Gezi Parkı olaylarında bazı işadamlarının, bankacıların, sanatçıların, medya patronlarının ve bazı spor klüplerinin hükümet-karşıtı tutumu toplumu ve hükümeti çok şaşırttı. Şaşırmak, bir olayın size sürpriz olmasına, yani bir durumdan gafil olmaya işaret eder. Böylesine hayati ve böylesine yaygın bir durumdan haberdar olmamak ise olayları değerlendirmede çok vahim hataların kanıttır.
Olaylar Hükümeti ve toplumun ezici bir çoğunluğunu öylesine şaşırttı ki sosyal medyada “herkes rengini ortaya koydu”, “saklandıkları yerlerden çıktılar” türünden mesajlar okuduk. Bundan sonra her şeyin farklı olacağını iddia edenler dahi çıktı. Oysa her şey zaten ortadaydı. Herkesin rengi zaten belliydi.
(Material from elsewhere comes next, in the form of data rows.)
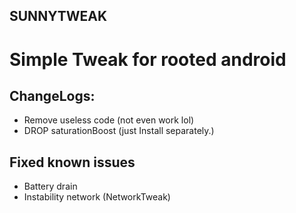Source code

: ## SUNNYTWEAK
# Simple Tweak for rooted android

## ChangeLogs:
- Remove useless code (not even work lol)
- DROP saturationBoost (just Install separately.)

## Fixed known issues
- Battery drain 
- Instability network (NetworkTweak)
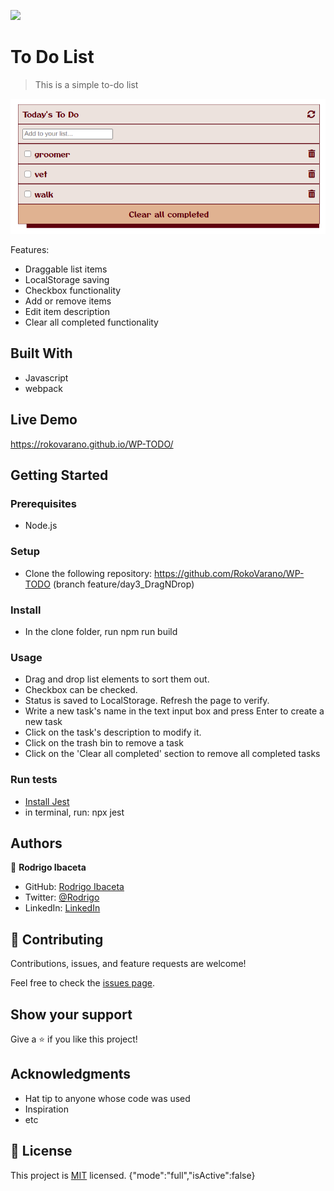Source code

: ![](https://img.shields.io/badge/Microverse-blueviolet)

# To Do List

> This is a simple to-do list

![screenshot](./app_screenshot.png)

Features:
- Draggable list items
- LocalStorage saving
- Checkbox functionality
- Add or remove items
- Edit item description
- Clear all completed functionality
## Built With

- Javascript
- webpack

## Live Demo

https://rokovarano.github.io/WP-TODO/

## Getting Started
### Prerequisites

  - Node.js
### Setup
  - Clone the following repository: https://github.com/RokoVarano/WP-TODO (branch feature/day3_DragNDrop)
### Install

  - In the clone folder, run npm run build
### Usage

  - Drag and drop list elements to sort them out.
  - Checkbox can be checked.
  - Status is saved to LocalStorage. Refresh the page to verify.
  - Write a new task's name in the text input box and press Enter to create a new task
  - Click on the task's description to modify it.
  - Click on the trash bin to remove a task
  - Click on the 'Clear all completed' section to remove all completed tasks
### Run tests
  
  - [Install Jest](https://jestjs.io/docs/getting-started)
  - in terminal, run: npx jest

## Authors

👤 **Rodrigo Ibaceta**

- GitHub: [Rodrigo Ibaceta](https://github.com/RokoVarano/)
- Twitter: [@Rodrigo](https://twitter.com/RodrigoIbacet11)
- LinkedIn: [LinkedIn](https://www.linkedin.com/in/rodrigo-ibaceta-a8657611a/)

## 🤝 Contributing

Contributions, issues, and feature requests are welcome!

Feel free to check the [issues page](../../issues/).

## Show your support

Give a ⭐️ if you like this project!

## Acknowledgments

- Hat tip to anyone whose code was used
- Inspiration
- etc

## 📝 License

This project is [MIT](./MIT.md) licensed.
{"mode":"full","isActive":false}
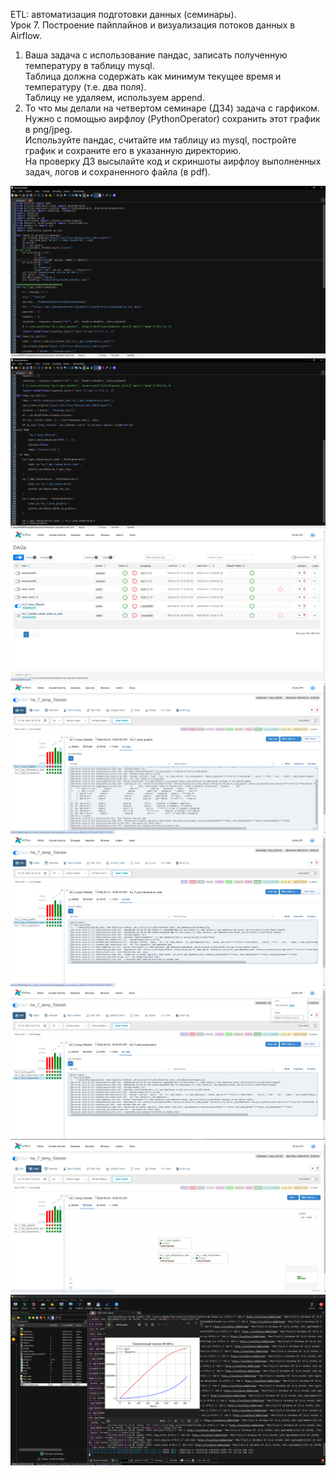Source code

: ETL: автоматизация подготовки данных (семинары).  
Урок 7. Построение пайплайнов и визуализация потоков данных в Airflow.  
1) Ваша задача с использование пандас, записать полученную температуру в таблицу mysql.  
Таблица должна содержать как минимум текущее время и температуру (т.е. два поля).  
Таблицу не удаляем, используем append.  
2) То что мы делали на четвертом семинаре (ДЗ4) задача с гарфиком.  
Нужно с помощью аирфлоу (PythonOperator) сохранить этот график в png/jpeg.  
Используйте пандас, считайте им таблицу из mysql, постройте график и сохраните его в указанную директорию.  
На проверку ДЗ высылайте код и скриншоты аирфлоу выполненных задач, логов и сохраненного файла (в pdf).  
  
![Dag1.png](Screens%2FDag1.png)  
![Dag2.png](Screens%2FDag2.png)  
![Airflow0.png](Screens%2FAirflow0.png)  
![Airflow1.png](Screens%2FAirflow1.png)  
![Airflow2.png](Screens%2FAirflow2.png)  
![Airflow3.png](Screens%2FAirflow3.png)  
![Airflow4.png](Screens%2FAirflow4.png)  
![Tab4b.png](Screens%2FTab4b.png)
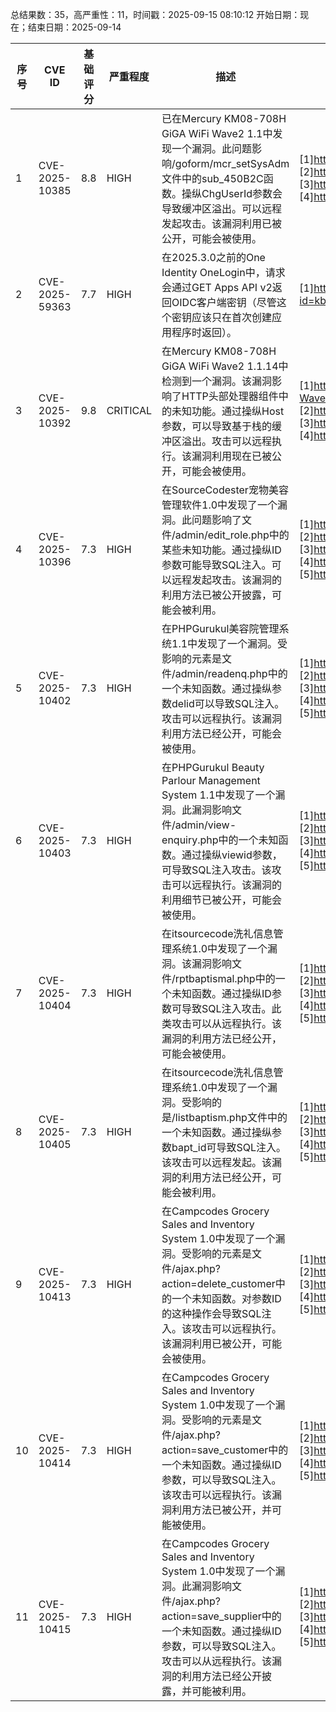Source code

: 总结果数：35，高严重性：11，时间戳：2025-09-15 08:10:12
开始日期：现在；结束日期：2025-09-14

| 序号 | CVE ID | 基础评分 | 严重程度 | 描述 | 参考资料 |
|-----|--------|------------|----------|-------------|------------|
| 1 | CVE-2025-10385 | 8.8  | HIGH | 已在Mercury KM08-708H GiGA WiFi Wave2 1.1中发现一个漏洞。此问题影响/goform/mcr_setSysAdm文件中的sub_450B2C函数。操纵ChgUserId参数会导致缓冲区溢出。可以远程发起攻击。该漏洞利用已被公开，可能会被使用。 | [1]https://github.com/Jjx-wy/kt/blob/main/KT%20KM08-708H.md<br>[2]https://vuldb.com/?ctiid.323820<br>[3]https://vuldb.com/?id.323820<br>[4]https://vuldb.com/?submit.643902 |
| 2 | CVE-2025-59363 | 7.7  | HIGH | 在2025.3.0之前的One Identity OneLogin中，请求会通过GET Apps API v2返回OIDC客户端密钥（尽管这个密钥应该只在首次创建应用程序时返回）。 | [1]https://onelogin.service-now.com/support?id=kb_article&sys_id=b0aad1e11bd3ea109a47ec29b04bcb72&kb_category=a0d76d70db185340d5505eea4b96199f |
| 3 | CVE-2025-10392 | 9.8  | CRITICAL | 在Mercury KM08-708H GiGA WiFi Wave2 1.1.14中检测到一个漏洞。该漏洞影响了HTTP头部处理器组件中的未知功能。通过操纵Host参数，可以导致基于栈的缓冲区溢出。攻击可以远程执行。该漏洞利用现在已被公开，可能会被使用。 | [1]https://github.com/mohdkey/IOT-CVE/blob/main/KT_GIGA_WIFI-Wave%202%20has%20a%20stack%20overflow%20vulnerability.pdf<br>[2]https://vuldb.com/?ctiid.323827<br>[3]https://vuldb.com/?id.323827<br>[4]https://vuldb.com/?submit.644596 |
| 4 | CVE-2025-10396 | 7.3  | HIGH | 在SourceCodester宠物美容管理软件1.0中发现了一个漏洞。此问题影响了文件/admin/edit_role.php中的某些未知功能。通过操纵ID参数可能导致SQL注入。可以远程发起攻击。该漏洞的利用方法已被公开披露，可能会被利用。 | [1]https://github.com/zhe293/src2/blob/master/report.md<br>[2]https://vuldb.com/?ctiid.323831<br>[3]https://vuldb.com/?id.323831<br>[4]https://vuldb.com/?submit.645803<br>[5]https://www.sourcecodester.com/ |
| 5 | CVE-2025-10402 | 7.3  | HIGH | 在PHPGurukul美容院管理系统1.1中发现了一个漏洞。受影响的元素是文件/admin/readenq.php中的一个未知函数。通过操纵参数delid可以导致SQL注入。攻击可以远程执行。该漏洞利用方法已经公开，可能会被使用。 | [1]https://github.com/LitBot123/mycve/issues/6<br>[2]https://phpgurukul.com/<br>[3]https://vuldb.com/?ctiid.323837<br>[4]https://vuldb.com/?id.323837<br>[5]https://vuldb.com/?submit.646768 |
| 6 | CVE-2025-10403 | 7.3  | HIGH | 在PHPGurukul Beauty Parlour Management System 1.1中发现了一个漏洞。此漏洞影响文件/admin/view-enquiry.php中的一个未知函数。通过操纵viewid参数，可导致SQL注入攻击。该攻击可以远程执行。该漏洞的利用细节已被公开，可能会被使用。 | [1]https://github.com/LitBot123/mycve/issues/7<br>[2]https://phpgurukul.com/<br>[3]https://vuldb.com/?ctiid.323838<br>[4]https://vuldb.com/?id.323838<br>[5]https://vuldb.com/?submit.646769 |
| 7 | CVE-2025-10404 | 7.3  | HIGH | 在itsourcecode洗礼信息管理系统1.0中发现了一个漏洞。该漏洞影响文件/rptbaptismal.php中的一个未知函数。通过操纵ID参数可导致SQL注入攻击。此类攻击可以从远程执行。该漏洞的利用方法已经公开，可能会被使用。 | [1]https://github.com/peri0d/my_cve/issues/5<br>[2]https://itsourcecode.com/<br>[3]https://vuldb.com/?ctiid.323839<br>[4]https://vuldb.com/?id.323839<br>[5]https://vuldb.com/?submit.646903 |
| 8 | CVE-2025-10405 | 7.3  | HIGH | 在itsourcecode洗礼信息管理系统1.0中发现了一个漏洞。受影响的是/listbaptism.php文件中的一个未知函数。通过操纵参数bapt_id可导致SQL注入。该攻击可以远程发起。该漏洞的利用方法已经公开，可能会被利用。 | [1]https://github.com/peri0d/my_cve/issues/4<br>[2]https://itsourcecode.com/<br>[3]https://vuldb.com/?ctiid.323840<br>[4]https://vuldb.com/?id.323840<br>[5]https://vuldb.com/?submit.646904 |
| 9 | CVE-2025-10413 | 7.3  | HIGH | 在Campcodes Grocery Sales and Inventory System 1.0中发现了一个漏洞。受影响的元素是文件/ajax.php?action=delete_customer中的一个未知函数。对参数ID的这种操作会导致SQL注入。该攻击可以远程执行。该漏洞利用已被公开，可能会被使用。 | [1]https://github.com/zzb1388/cve/issues/82<br>[2]https://vuldb.com/?ctiid.323847<br>[3]https://vuldb.com/?id.323847<br>[4]https://vuldb.com/?submit.646969<br>[5]https://www.campcodes.com/ |
| 10 | CVE-2025-10414 | 7.3  | HIGH | 在Campcodes Grocery Sales and Inventory System 1.0中发现了一个漏洞。受影响的元素是文件/ajax.php?action=save_customer中的一个未知函数。通过操纵ID参数，可以导致SQL注入。该攻击可以远程执行。该漏洞利用方法已被公开，并可能被使用。 | [1]https://github.com/zzb1388/cve/issues/81<br>[2]https://vuldb.com/?ctiid.323848<br>[3]https://vuldb.com/?id.323848<br>[4]https://vuldb.com/?submit.646970<br>[5]https://www.campcodes.com/ |
| 11 | CVE-2025-10415 | 7.3  | HIGH | 在Campcodes Grocery Sales and Inventory System 1.0中发现了一个漏洞。此漏洞影响文件/ajax.php?action=save_supplier中的一个未知函数。通过操纵ID参数，可以导致SQL注入。攻击可以从远程执行。该漏洞的利用方法已经公开披露，并可能被利用。 | [1]https://github.com/zzb1388/cve/issues/80<br>[2]https://vuldb.com/?ctiid.323849<br>[3]https://vuldb.com/?id.323849<br>[4]https://vuldb.com/?submit.646971<br>[5]https://www.campcodes.com/ |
Buna rağmen 11 yılın ardından hâlâ kimileri birilerini şaşırtabiliyorsa, bunların gerçek yüzü sadece Taksim Olayları gibi kalkışmalarda anlaşılabiliyorsa durum gerçekten çok vahim demektir.
Medya
Kendisine ‘merkez’ diyen, ama aslında Türkiye’nin en tarafgir, en fanatik medyası olan bazı gazete ve televizyonlar olaylarda taraflı olmak bir yana, haber yaparken taş atan göstericiler gibi davrandılar. Hâlâ da öyle davranıyorlar... Türkiye’yi dış dünyaya şikâyet ediyorlar, içeride ise mezhep ayrılıkları gibi son derece tehlikeli konularda halkı kışkırtacak haberleri adeta seçerek veriyorlar. Bu gazetelerin sahipleri ve bazı yazarları 2002’den sonra da böyle bir tavrı benimsemişlerdi. Ancak 2011 seçimlerinden hemen önce mertçe bükemeyecekleri bileği hile ile bükmenin planlarını yaptılar.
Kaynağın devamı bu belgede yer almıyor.